START Reading passage

Indicator: Number of WAL segments pending archival
Source: Query primary (see below)
Action: Pause migration if pending wal queue length is greater then configurable threshold
Parameter: threshold
Needs prometheus: No
WAL archival is crucial to database recovery objectives and potentially also availability upon failover scenarios (depending on implementation).
Once a certain threshold (configurable, defaults to what's necessary for GitLab.com) is crossed, we stop data migrations to let the system recover and work on the backlog of WAL segments before the migration resumes.
The number of WAL segments pending archival can be retrieve with below query or through prometheus.
@krasio Umh, so I "stole" this from here, which is what we're currently using to report the "number of WAL files pending archival" metric to prometheus.
Since this worked (and you are right about the PG10 rename), I was curious and found we seem to have some sort of backwards compatibility going on still:
gitlabhq_production=> \df pg_current_xlog_location List of functions Schema | Name | Result data type | Argument data types | Type --------+--------------------------+------------------+---------------------+------ public | pg_current_xlog_location | pg_lsn | | func(1 row)CREATE OR REPLACE FUNCTION public.pg_current_xlog_location() RETURNS pg_lsn LANGUAGE sql STABLEAS $function$ SELECT pg_current_wal_lsn(); $function$
I'm not aware this came through gitlab-rails, so I suspect this is .com specific. Thinking it may be time to clean this up, although we would first have to adapt the monitoring queries accordingly.
@alexander-sosna FYI - do you happen to know more context around this?
Note: We should check if any of those functions are not supported by Amazon Aurora. I know that at least pg_is_in_recovery is not supported, so this could be a blocker.

END Reading passage
START Extracted information

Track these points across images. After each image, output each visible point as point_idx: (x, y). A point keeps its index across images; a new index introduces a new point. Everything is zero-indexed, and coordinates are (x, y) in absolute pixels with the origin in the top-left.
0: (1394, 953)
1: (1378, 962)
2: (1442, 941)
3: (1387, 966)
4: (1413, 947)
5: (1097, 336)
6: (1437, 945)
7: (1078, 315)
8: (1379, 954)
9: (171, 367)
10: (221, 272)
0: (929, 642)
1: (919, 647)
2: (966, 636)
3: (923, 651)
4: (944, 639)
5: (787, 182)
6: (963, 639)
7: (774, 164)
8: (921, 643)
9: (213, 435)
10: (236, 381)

END Extracted information
START Extracted information

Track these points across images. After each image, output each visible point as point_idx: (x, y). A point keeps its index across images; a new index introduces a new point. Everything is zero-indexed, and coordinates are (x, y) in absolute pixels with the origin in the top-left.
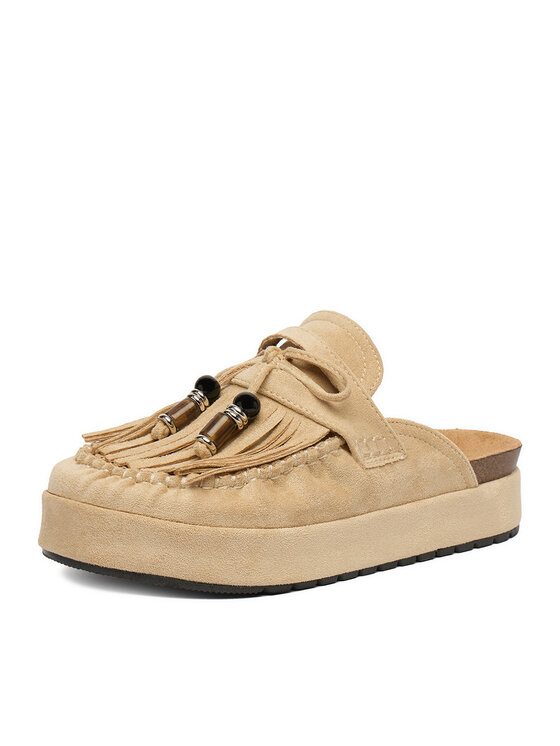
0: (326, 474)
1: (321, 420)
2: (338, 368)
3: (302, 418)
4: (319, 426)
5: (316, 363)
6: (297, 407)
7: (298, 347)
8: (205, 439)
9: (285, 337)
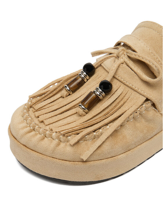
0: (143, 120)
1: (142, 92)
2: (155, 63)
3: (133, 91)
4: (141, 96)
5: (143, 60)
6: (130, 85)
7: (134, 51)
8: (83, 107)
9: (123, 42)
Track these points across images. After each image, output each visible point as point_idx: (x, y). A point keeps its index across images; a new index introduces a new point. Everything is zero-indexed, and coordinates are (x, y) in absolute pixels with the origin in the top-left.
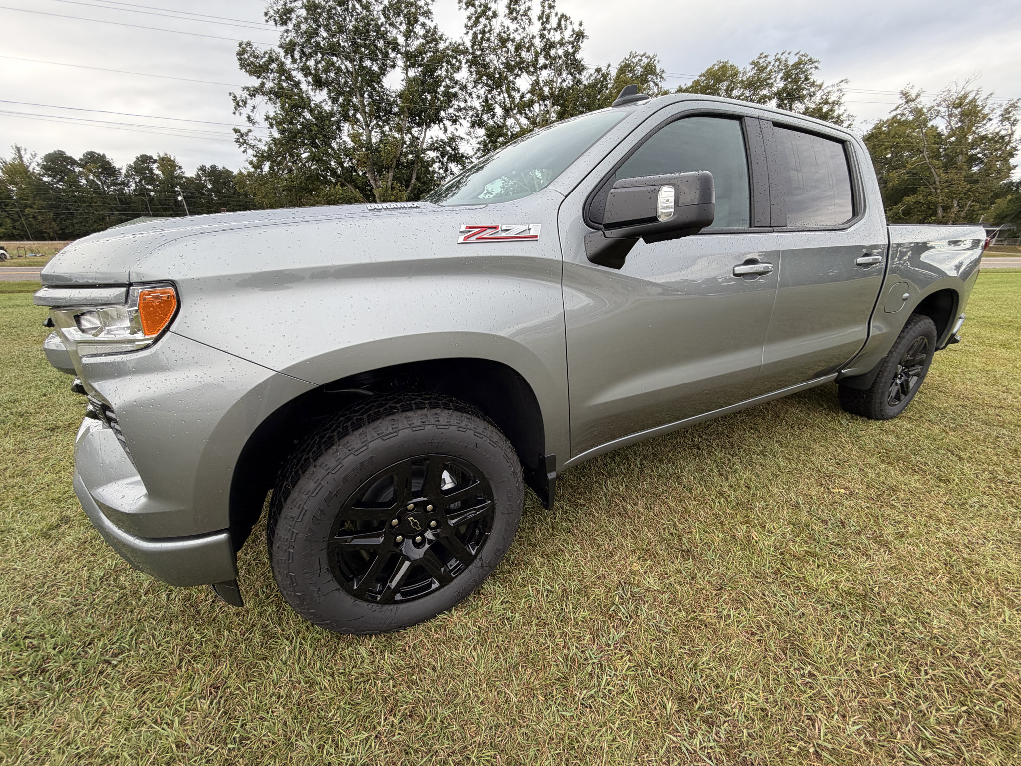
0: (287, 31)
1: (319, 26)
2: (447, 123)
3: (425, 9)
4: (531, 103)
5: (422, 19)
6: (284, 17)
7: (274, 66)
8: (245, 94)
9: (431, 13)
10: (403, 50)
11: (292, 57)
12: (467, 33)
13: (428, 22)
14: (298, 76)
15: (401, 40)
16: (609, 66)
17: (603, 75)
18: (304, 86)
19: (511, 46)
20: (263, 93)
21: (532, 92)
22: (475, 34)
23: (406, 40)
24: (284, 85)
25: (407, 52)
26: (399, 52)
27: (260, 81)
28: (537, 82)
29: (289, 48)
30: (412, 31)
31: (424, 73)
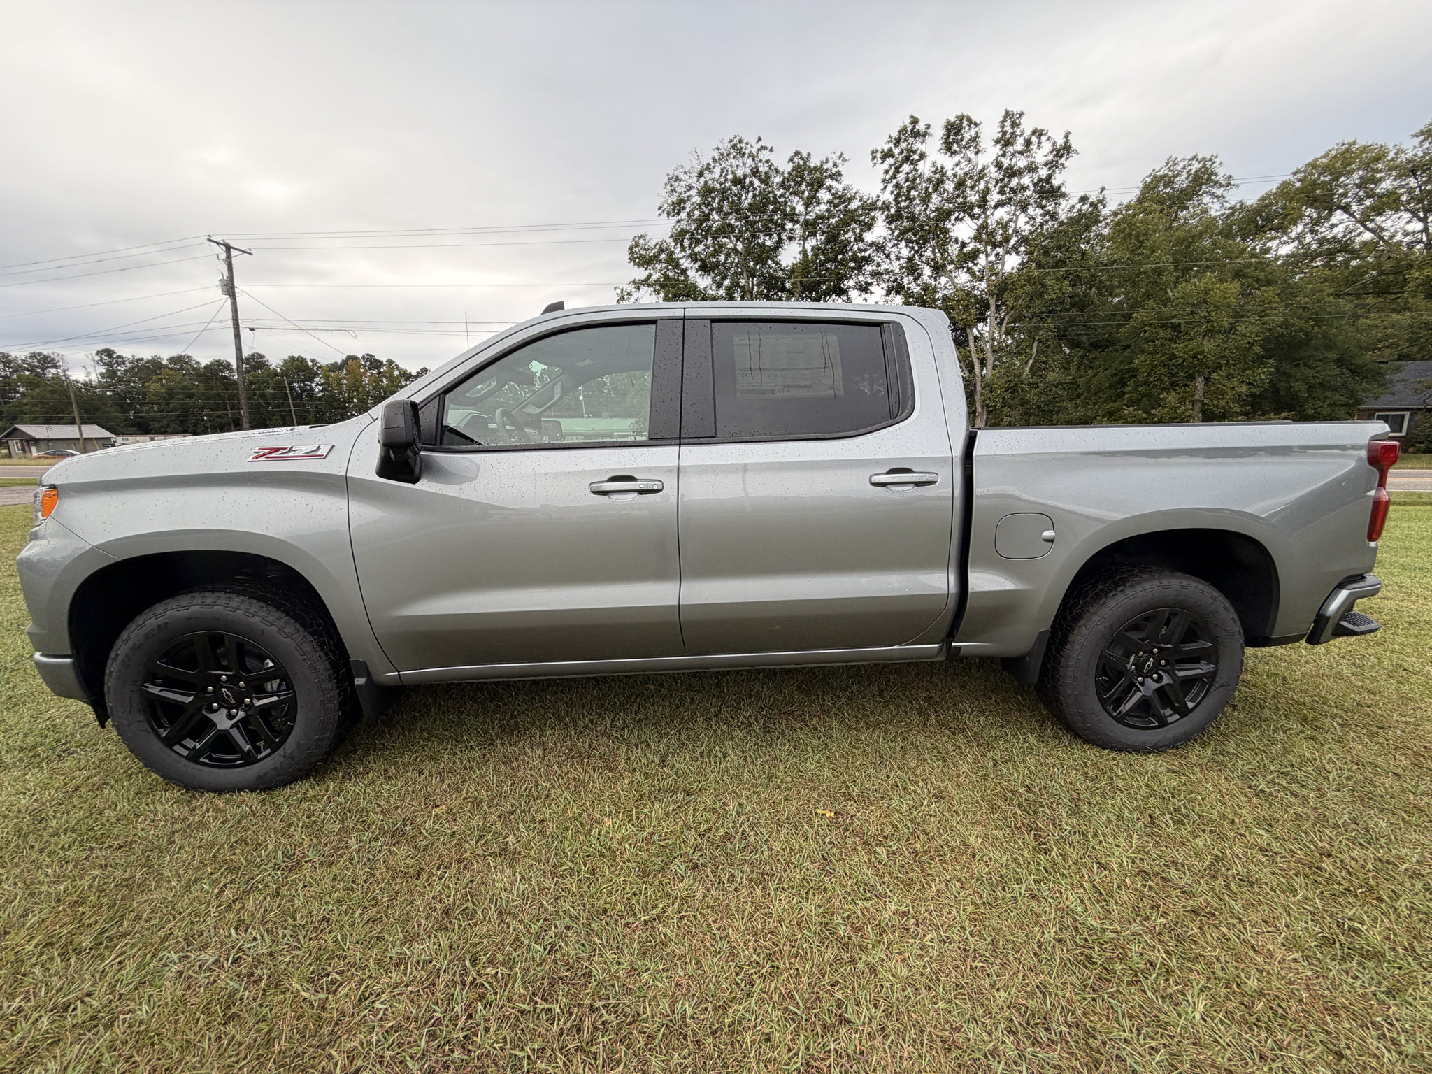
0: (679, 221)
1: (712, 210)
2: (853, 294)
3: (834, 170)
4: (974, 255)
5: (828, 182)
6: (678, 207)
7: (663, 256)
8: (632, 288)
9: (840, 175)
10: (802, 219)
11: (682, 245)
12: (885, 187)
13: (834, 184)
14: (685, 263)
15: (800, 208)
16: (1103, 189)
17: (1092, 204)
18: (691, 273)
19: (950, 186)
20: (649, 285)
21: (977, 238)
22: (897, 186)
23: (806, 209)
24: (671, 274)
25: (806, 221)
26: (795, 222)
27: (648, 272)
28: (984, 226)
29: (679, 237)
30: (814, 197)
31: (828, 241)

END Extracted information

__Required actions__.
A: Which PostgreSQL functions are named in the WAL archival discussion?
B: Can you carry the WAL archival discussion forward with the next comment after its final note?

__Replies__.
A: pg_current_xlog_location, pg_current_wal_lsn, pg_is_in_recovery

B:
We should not release this until #342093 (closed) is completed and we add a release post announcement with the consensus from gitlab-org/gitlab#342542. I expect this to be done mid next milestone, so we will be able to add this starting in %15.0.
Edit: maybe %15.1 if we want to allow those instances to upgrade to %15.0 before switching Databases. We'll have to think about that
@iroussos Thanks, will keep this in mind. I think we may be even able to skip the pg_is_in_recovery part - if we're trying to execute background migration and the primary database is in recovery (not sure if both these can happen at the same time) we probably have bigger problems.
Also we (at least I) do not know the exact implementation we gonna have, as @abrandl mentioned in one of the related issues that if such signals fail we'll just ignore them and move on:
In any case, we'll implement this signal checking as optional - in case of a lack of permissions, we simply won't have this signal to work with (and don't error out).
Right @krasio - let's implement this fail-safe and carry on in case we are unable to get an indicator.
@iroussos Aren't we breaking stuff for Aurora today anyways? Sorry I haven't been following, but isn't our load balancing code already not compatible with Aurora?
[..] let's implement this fail-safe and carry on in case we are unable to get an indicator.
I would say that if the pg_is_in_recovery is important that we should hold off for a milestone and properly release the feature. I am personally not sure if other functions like last_archived_wal are also not supported, but @mattkasa could check the query while working on #342093 (closed) if we really want to get this out.
Or we should catch and recover from unknown functions, but this may be tricky and too much work added
ERROR: Function pg_last_xact_replay_timestamp() is currently not supported for Aurora
Aren't we breaking stuff for Aurora today anyways? Sorry I haven't been following, but isn't our load balancing code already not compatible with Aurora?
Only load balancing is not working right now and there are multiple instances running GitLab with Aurora (even above 2k users), just with load balancing disabled. We don't want to break those instances by shipping a feature that will have to run on all instances when a background migration is executed.
If one is on Aurora, their migration doesn't slow down based on those signals today and won't slow down when we release it, because their database is unsupported. I don't see harm in that, do you?
Even if we don't want to release the feature right away, I don't see why we would need to hold off from implementing this. It's useful for .com and can be behind a feature flag easily (and it can be made optional, see above).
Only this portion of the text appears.